#### Your instructions
Could you copy out all of the records below exactly, leaving out every picture?

** Given records follows **

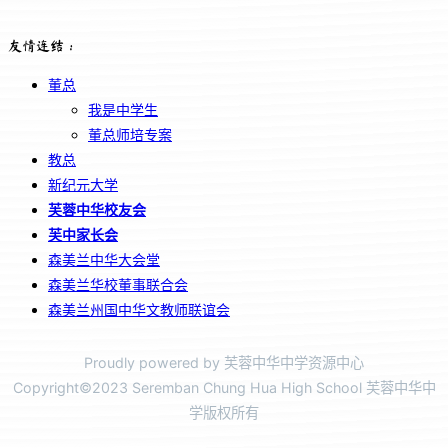
友情连结：
董总
我是中学生
董总师培专案
教总
新纪元大学
芙蓉中华校友会
芙中家长会
森美兰中华大会堂
森美兰华校董事联合会
森美兰州国中华文教师联谊会
Proudly powered by 芙蓉中华中学资源中心
Copyright©2023 Seremban Chung Hua High School 芙蓉中华中
学版权所有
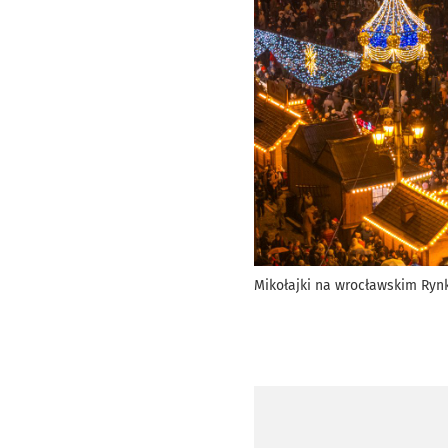
Mikołajki na wrocławskim Rynku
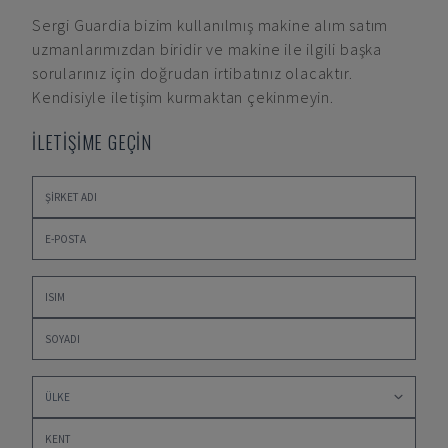
Sergi Guardia
bizim kullanılmış makine alım satım
uzmanlarımızdan biridir ve makine ile ilgili başka
sorularınız için doğrudan irtibatınız olacaktır.
Kendisiyle iletişim kurmaktan çekinmeyin.
İLETİŞİME GEÇİN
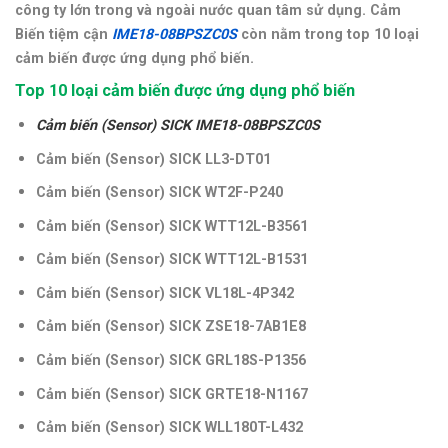
công ty lớn trong và ngoài nước quan tâm sử dụng. Cảm
Biến tiệm cận
IME18-08BPSZC0S
còn nằm trong top 10 loại
cảm biến được ứng dụng phổ biến.
Top 10 loại cảm biến được ứng dụng phổ biến
Cảm biến (Sensor) SICK IME18-08BPSZC0S
Cảm biến (Sensor) SICK LL3-DT01
Cảm biến (Sensor)
SICK WT2F-P240
Cảm biến (Sensor)
SICK WTT12L-B3561
Cảm biến (Sensor)
SICK WTT12L-B1531
Cảm biến (Sensor)
SICK VL18L-4P342
Cảm biến (Sensor)
SICK ZSE18-7AB1E8
Cảm biến (Sensor)
SICK GRL18S-P1356
Cảm biến (Sensor)
SICK GRTE18-N1167
Cảm biến (Sensor) SICK WLL180T-L432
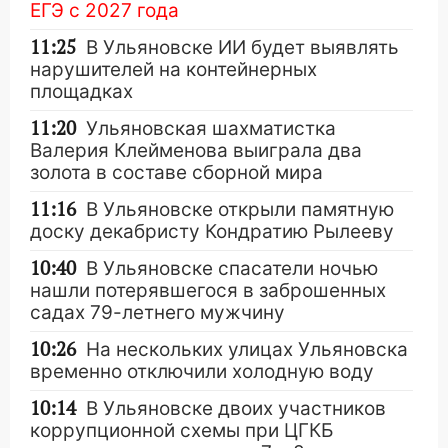
ЕГЭ с 2027 года
11:25
В Ульяновске ИИ будет выявлять
нарушителей на контейнерных
площадках
11:20
Ульяновская шахматистка
Валерия Клейменова выиграла два
золота в составе сборной мира
11:16
В Ульяновске открыли памятную
доску декабристу Кондратию Рылееву
10:40
В Ульяновске спасатели ночью
нашли потерявшегося в заброшенных
садах 79-летнего мужчину
10:26
На нескольких улицах Ульяновска
временно отключили холодную воду
10:14
В Ульяновске двоих участников
коррупционной схемы при ЦГКБ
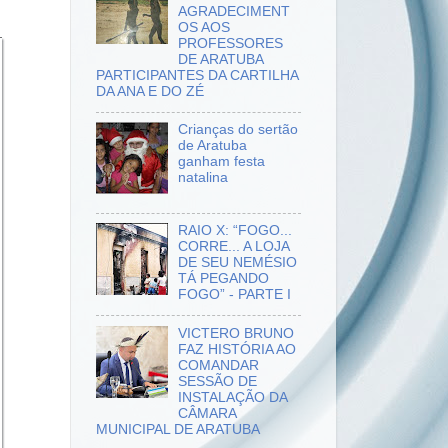
AGRADECIMENT
OS AOS
PROFESSORES
DE ARATUBA
PARTICIPANTES DA CARTILHA
DA ANA E DO ZÉ
Crianças do sertão
de Aratuba
ganham festa
natalina
RAIO X: “FOGO...
CORRE... A LOJA
DE SEU NEMÉSIO
TÁ PEGANDO
FOGO” - PARTE I
VICTERO BRUNO
FAZ HISTÓRIA AO
COMANDAR
SESSÃO DE
INSTALAÇÃO DA
CÂMARA
MUNICIPAL DE ARATUBA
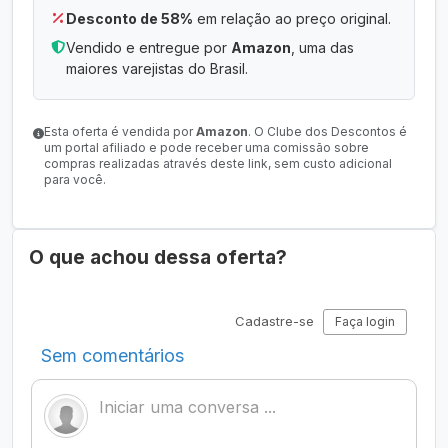
Desconto de 58%
em relação ao preço original.
Vendido e entregue por
Amazon
, uma das
maiores varejistas do Brasil.
Esta oferta é vendida por
Amazon
. O Clube dos Descontos é
um portal afiliado e pode receber uma comissão sobre
compras realizadas através deste link, sem custo adicional
para você.
O que achou dessa oferta?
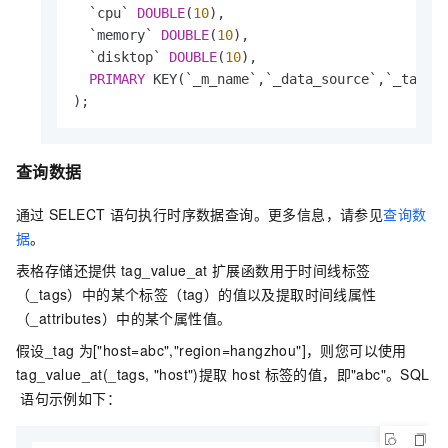
  `cpu` 
DOUBLE
(
10
),

  `memory` 
DOUBLE
(
10
),

  `disktop` 
DOUBLE
(
10
),

PRIMARY
 KEY(`_m_name`,`_data_source`,`_tags`,
);
查询数据
通过
SELECT
语句执行时序数据查询。更多信息，请参见
查询数
据
。
表格存储还提供
tag_value_at
扩展函数用于时间线标签
（_tags）中的某个标签（tag）的值以及提取时间线属性
（_attributes）中的某个属性值。
假设_tag
为["host=abc","region=hangzhou"]，则您可以使用
tag_value_at(_tags, "host")提取
host
标签的值，即"abc"。SQL
语句示例如下：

** End of Given records **

#### Reply
友情连结：
董总
我是中学生
董总师培专案
教总
新纪元大学
芙蓉中华校友会
芙中家长会
森美兰中华大会堂
森美兰华校董事联合会
森美兰州国中华文教师联谊会
Proudly powered by 芙蓉中华中学资源中心
Copyright©2023 Seremban Chung Hua High School 芙蓉中华中
学版权所有
Mikołajki na wrocławskim Rynku
Sergi Guardia
bizim kullanılmış makine alım satım
uzmanlarımızdan biridir ve makine ile ilgili başka
sorularınız için doğrudan irtibatınız olacaktır.
Kendisiyle iletişim kurmaktan çekinmeyin.
İLETİŞİME GEÇİN
công ty lớn trong và ngoài nước quan tâm sử dụng. Cảm
Biến tiệm cận
IME18-08BPSZC0S
còn nằm trong top 10 loại
cảm biến được ứng dụng phổ biến.
Top 10 loại cảm biến được ứng dụng phổ biến
Cảm biến (Sensor) SICK IME18-08BPSZC0S
Cảm biến (Sensor) SICK LL3-DT01
Cảm biến (Sensor)
SICK WT2F-P240
Cảm biến (Sensor)
SICK WTT12L-B3561
Cảm biến (Sensor)
SICK WTT12L-B1531
Cảm biến (Sensor)
SICK VL18L-4P342
Cảm biến (Sensor)
SICK ZSE18-7AB1E8
Cảm biến (Sensor)
SICK GRL18S-P1356
Cảm biến (Sensor)
SICK GRTE18-N1167
Cảm biến (Sensor) SICK WLL180T-L432
ЕГЭ с 2027 года
11:25
В Ульяновске ИИ будет выявлять
нарушителей на контейнерных
площадках
11:20
Ульяновская шахматистка
Валерия Клейменова выиграла два
золота в составе сборной мира
11:16
В Ульяновске открыли памятную
доску декабристу Кондратию Рылееву
10:40
В Ульяновске спасатели ночью
нашли потерявшегося в заброшенных
садах 79-летнего мужчину
10:26
На нескольких улицах Ульяновска
временно отключили холодную воду
10:14
В Ульяновске двоих участников
коррупционной схемы при ЦГКБ
AGRADECIMENT
OS AOS
PROFESSORES
DE ARATUBA
PARTICIPANTES DA CARTILHA
DA ANA E DO ZÉ
Crianças do sertão
de Aratuba
ganham festa
natalina
RAIO X: “FOGO...
CORRE... A LOJA
DE SEU NEMÉSIO
TÁ PEGANDO
FOGO” - PARTE I
VICTERO BRUNO
FAZ HISTÓRIA AO
COMANDAR
SESSÃO DE
INSTALAÇÃO DA
CÂMARA
MUNICIPAL DE ARATUBA
Desconto de 58%
em relação ao preço original.
Vendido e entregue por
Amazon
, uma das
maiores varejistas do Brasil.
Esta oferta é vendida por
Amazon
. O Clube dos Descontos é
um portal afiliado e pode receber uma comissão sobre
compras realizadas através deste link, sem custo adicional
para você.
O que achou dessa oferta?
  `cpu` 
DOUBLE
(
10
),

  `memory` 
DOUBLE
(
10
),

  `disktop` 
DOUBLE
(
10
),

PRIMARY
 KEY(`_m_name`,`_data_source`,`_tags`,
);
查询数据
通过
SELECT
语句执行时序数据查询。更多信息，请参见
查询数
据
。
表格存储还提供
tag_value_at
扩展函数用于时间线标签
（_tags）中的某个标签（tag）的值以及提取时间线属性
（_attributes）中的某个属性值。
假设_tag
为["host=abc","region=hangzhou"]，则您可以使用
tag_value_at(_tags, "host")提取
host
标签的值，即"abc"。SQL
语句示例如下：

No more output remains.